Operational requirements:

  1. Track secret age and last-used timestamp.
  2. Alert on stale or unused privileged credentials.
  3. Validate rotation through synthetic pipeline tests.
  1. Use log redaction filters in CI and runtime logs.
  2. Scan commits and artifacts for secret patterns.
  3. Alert on suspicious token use geography/time anomalies.
  4. Retain immutable audit logs for credential issuance and use.
  5. Correlate pipeline run IDs to cloud API calls for forensic traceability.
  1. Policy as code gates on secret usage patterns.
  2. Enforce mandatory rotation intervals for high-privilege credentials.
  3. Block pipeline merges that introduce plaintext secrets.
  4. Require peer review for changes touching auth and secret handling.
  5. Periodically run break-glass tabletop exercises.
  1. Remove static cloud keys from CI and move to OIDC or dynamic tokens.
  2. Scope all secret injection to stage-level, not pipeline-level.
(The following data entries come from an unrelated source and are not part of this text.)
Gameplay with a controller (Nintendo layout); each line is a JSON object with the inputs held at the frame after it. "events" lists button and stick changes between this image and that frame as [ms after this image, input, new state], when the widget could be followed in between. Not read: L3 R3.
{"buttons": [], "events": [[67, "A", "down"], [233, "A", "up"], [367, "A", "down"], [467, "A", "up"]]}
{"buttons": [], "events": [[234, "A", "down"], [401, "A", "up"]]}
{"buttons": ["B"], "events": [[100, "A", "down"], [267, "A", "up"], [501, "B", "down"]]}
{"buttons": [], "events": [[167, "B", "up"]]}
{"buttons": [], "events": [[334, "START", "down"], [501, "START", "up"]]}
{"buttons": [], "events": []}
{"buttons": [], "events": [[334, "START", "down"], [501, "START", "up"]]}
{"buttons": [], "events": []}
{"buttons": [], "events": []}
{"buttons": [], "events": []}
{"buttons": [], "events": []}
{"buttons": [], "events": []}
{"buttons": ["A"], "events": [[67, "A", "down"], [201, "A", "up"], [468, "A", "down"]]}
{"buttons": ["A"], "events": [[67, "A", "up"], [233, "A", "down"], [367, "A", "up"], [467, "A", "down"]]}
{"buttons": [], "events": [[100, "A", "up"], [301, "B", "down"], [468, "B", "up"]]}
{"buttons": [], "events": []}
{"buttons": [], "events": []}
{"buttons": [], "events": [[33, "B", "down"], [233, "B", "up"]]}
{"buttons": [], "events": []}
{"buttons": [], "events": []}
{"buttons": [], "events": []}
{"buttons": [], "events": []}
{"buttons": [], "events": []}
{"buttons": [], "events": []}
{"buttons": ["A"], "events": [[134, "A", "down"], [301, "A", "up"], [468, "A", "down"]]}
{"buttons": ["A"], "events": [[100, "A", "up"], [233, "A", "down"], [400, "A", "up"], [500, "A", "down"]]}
  3. Disable shell tracing in secret-handling steps.
  4. Implement secret scanning in pre-commit and CI.
  5. Add automated rotation and immediate revocation runbooks.
  6. Audit all privileged token scopes and reduce blast radius.
  7. Verify no sensitive env vars are exported into artifacts.

Credential security is mostly a lifecycle and blast-radius problem. If you adopt short-lived identity, scoped injection, strict logging hygiene, and enforceable policy gates, you can reduce compromise risk substantially without slowing delivery.